#### Supplied material

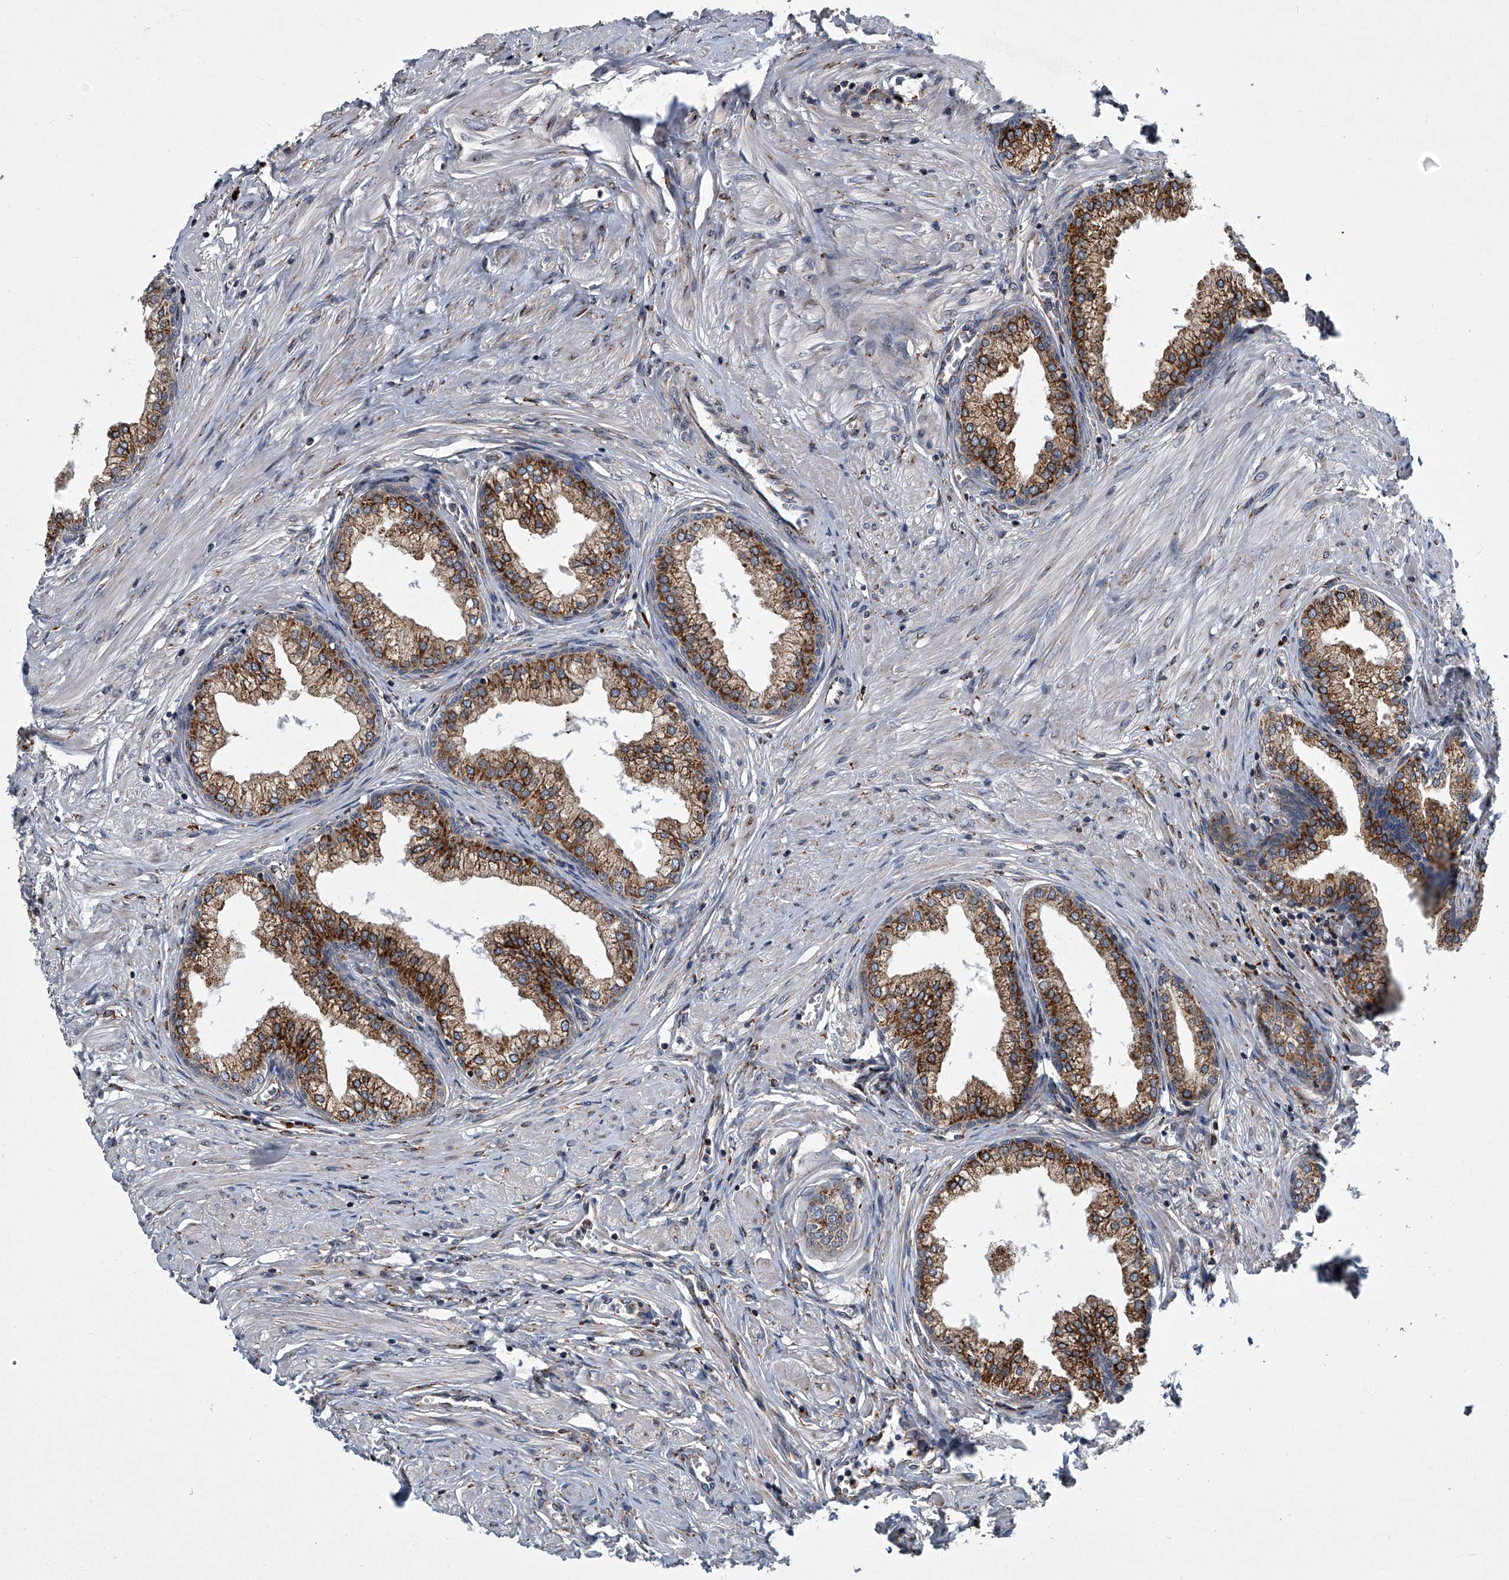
{"staining": {"intensity": "moderate", "quantity": ">75%", "location": "cytoplasmic/membranous"}, "tissue": "prostate", "cell_type": "Glandular cells", "image_type": "normal", "snomed": [{"axis": "morphology", "description": "Normal tissue, NOS"}, {"axis": "morphology", "description": "Urothelial carcinoma, Low grade"}, {"axis": "topography", "description": "Urinary bladder"}, {"axis": "topography", "description": "Prostate"}], "caption": "A high-resolution histopathology image shows IHC staining of unremarkable prostate, which exhibits moderate cytoplasmic/membranous staining in approximately >75% of glandular cells.", "gene": "TMEM63C", "patient": {"sex": "male", "age": 60}}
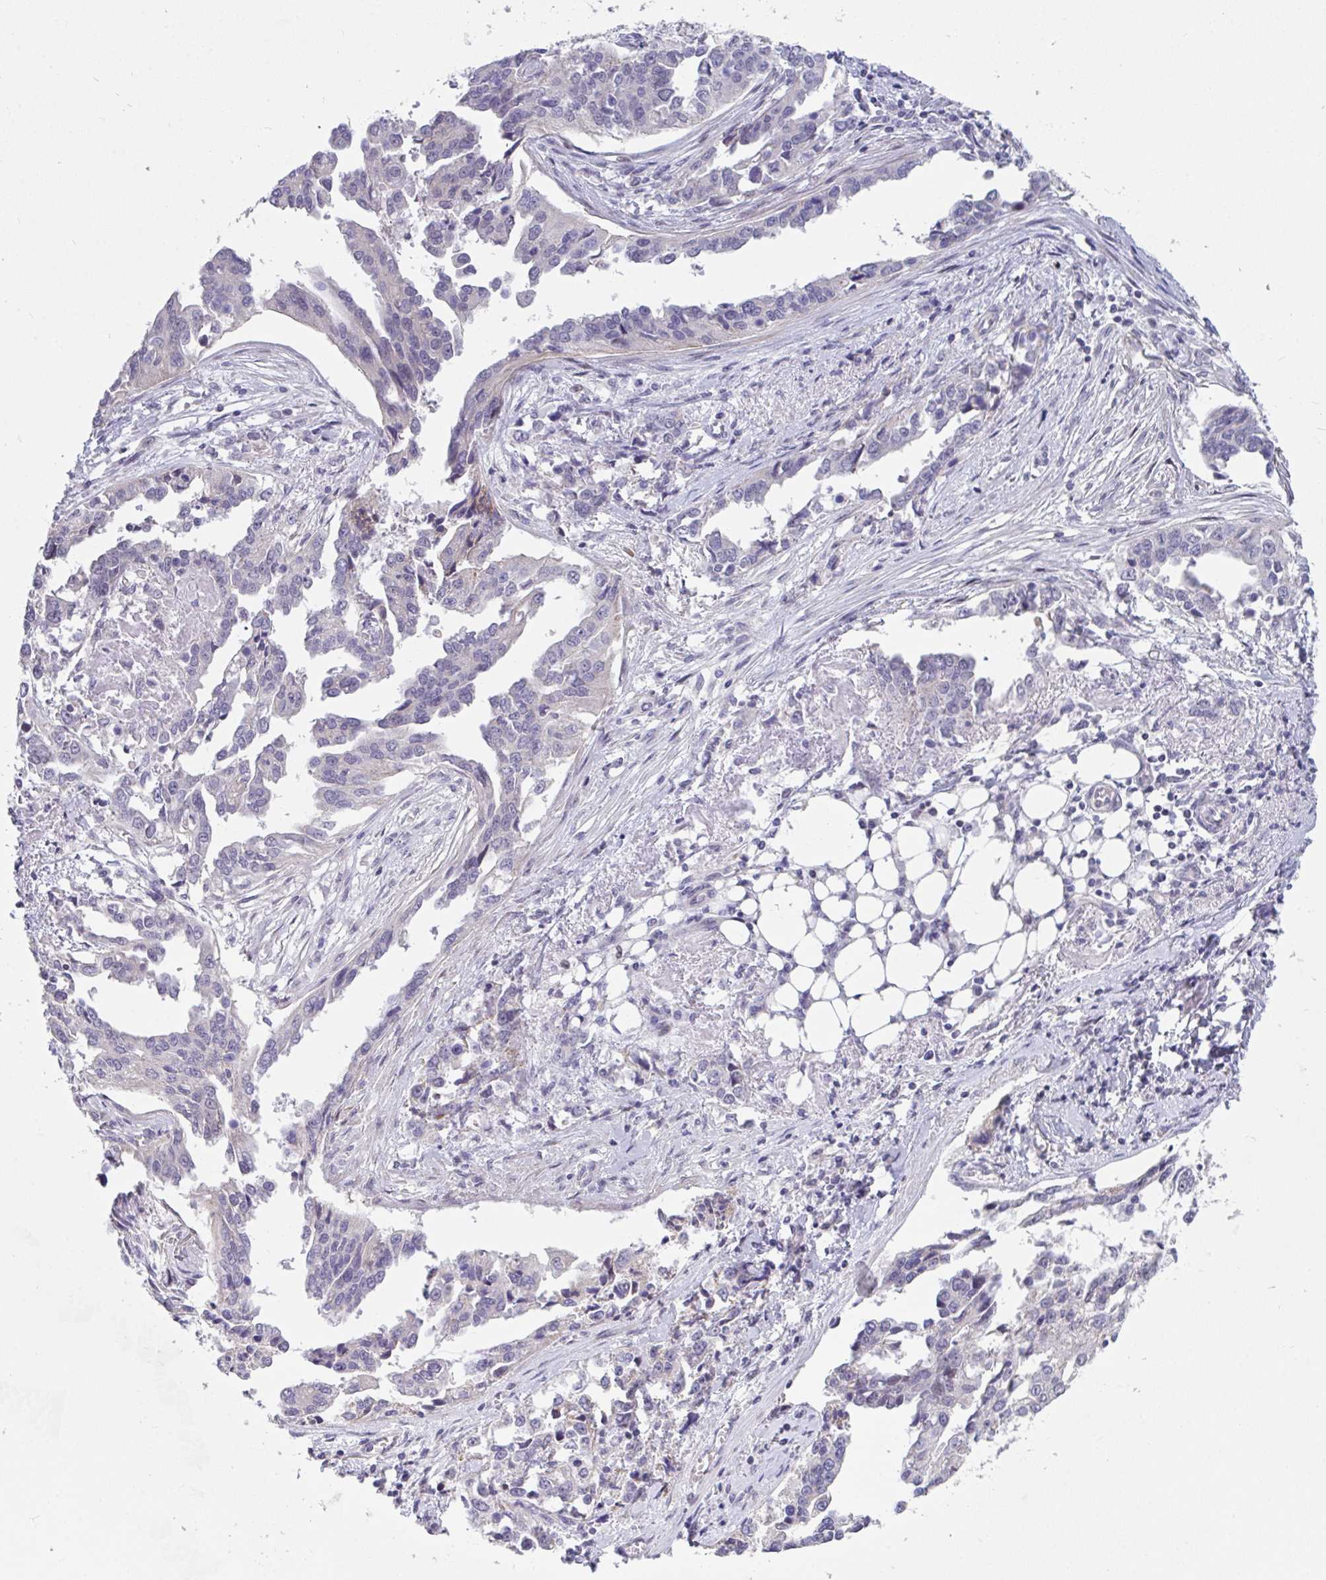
{"staining": {"intensity": "negative", "quantity": "none", "location": "none"}, "tissue": "ovarian cancer", "cell_type": "Tumor cells", "image_type": "cancer", "snomed": [{"axis": "morphology", "description": "Cystadenocarcinoma, serous, NOS"}, {"axis": "topography", "description": "Ovary"}], "caption": "This micrograph is of ovarian cancer stained with immunohistochemistry (IHC) to label a protein in brown with the nuclei are counter-stained blue. There is no positivity in tumor cells. (DAB (3,3'-diaminobenzidine) immunohistochemistry (IHC), high magnification).", "gene": "FAM156B", "patient": {"sex": "female", "age": 75}}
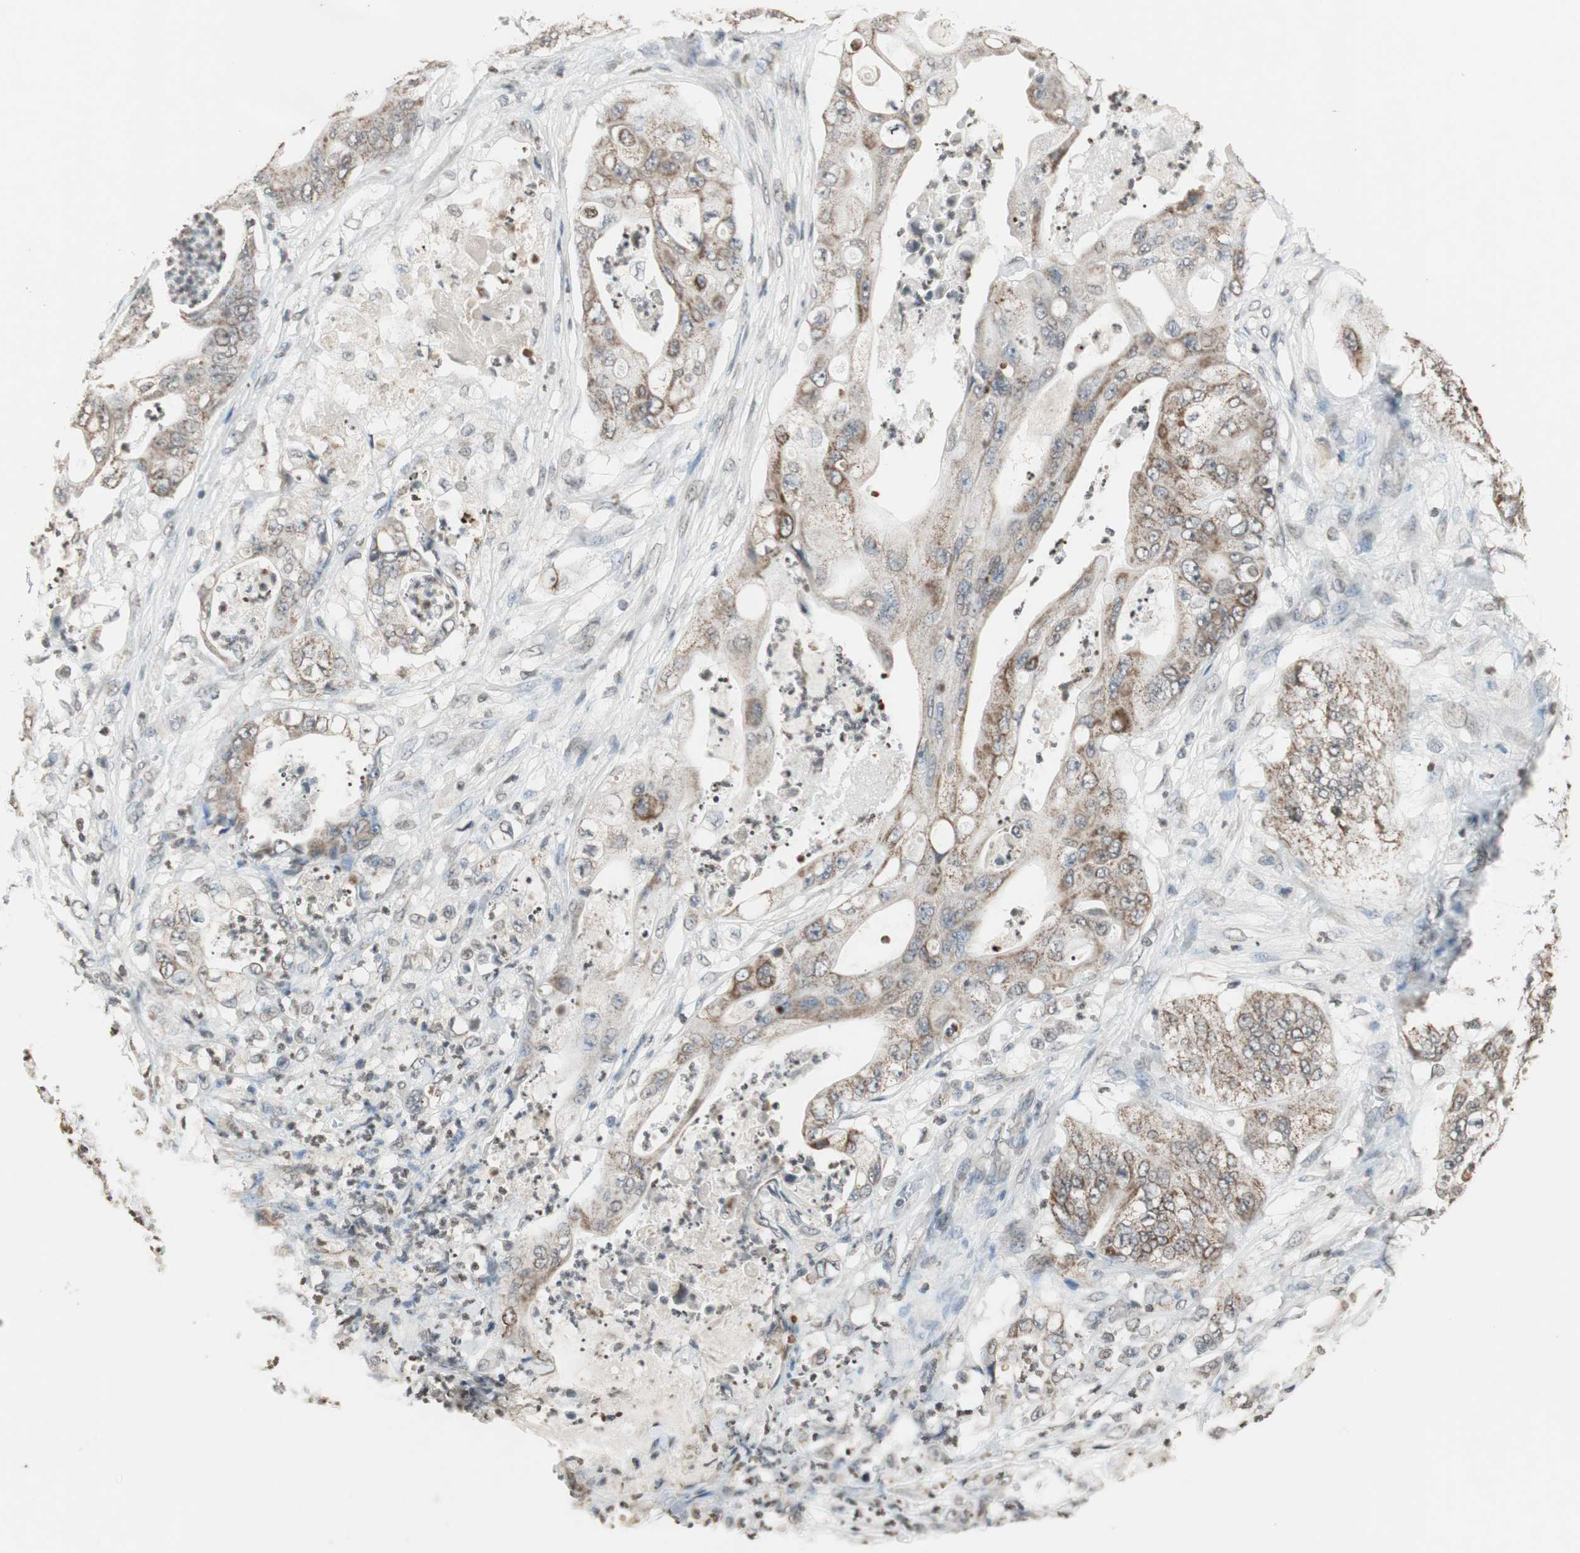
{"staining": {"intensity": "moderate", "quantity": ">75%", "location": "cytoplasmic/membranous"}, "tissue": "stomach cancer", "cell_type": "Tumor cells", "image_type": "cancer", "snomed": [{"axis": "morphology", "description": "Adenocarcinoma, NOS"}, {"axis": "topography", "description": "Stomach"}], "caption": "Immunohistochemical staining of adenocarcinoma (stomach) shows medium levels of moderate cytoplasmic/membranous positivity in approximately >75% of tumor cells.", "gene": "PRELID1", "patient": {"sex": "female", "age": 73}}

########

* [Work instructions]
Whenever "moderate" shows up in a line of the listing, copy that whole line.

* [Task response]
{"staining": {"intensity": "moderate", "quantity": ">75%", "location": "cytoplasmic/membranous"}, "tissue": "prostate", "cell_type": "Glandular cells", "image_type": "normal", "snomed": [{"axis": "morphology", "description": "Normal tissue, NOS"}, {"axis": "morphology", "description": "Urothelial carcinoma, Low grade"}, {"axis": "topography", "description": "Urinary bladder"}, {"axis": "topography", "description": "Prostate"}], "caption": "A high-resolution histopathology image shows IHC staining of unremarkable prostate, which exhibits moderate cytoplasmic/membranous staining in approximately >75% of glandular cells.", "gene": "TMEM63C", "patient": {"sex": "male", "age": 60}}
{"staining": {"intensity": "moderate", "quantity": ">75%", "location": "cytoplasmic/membranous"}, "tissue": "stomach cancer", "cell_type": "Tumor cells", "image_type": "cancer", "snomed": [{"axis": "morphology", "description": "Adenocarcinoma, NOS"}, {"axis": "topography", "description": "Stomach"}], "caption": "Immunohistochemical staining of adenocarcinoma (stomach) shows medium levels of moderate cytoplasmic/membranous positivity in approximately >75% of tumor cells.", "gene": "PRELID1", "patient": {"sex": "female", "age": 73}}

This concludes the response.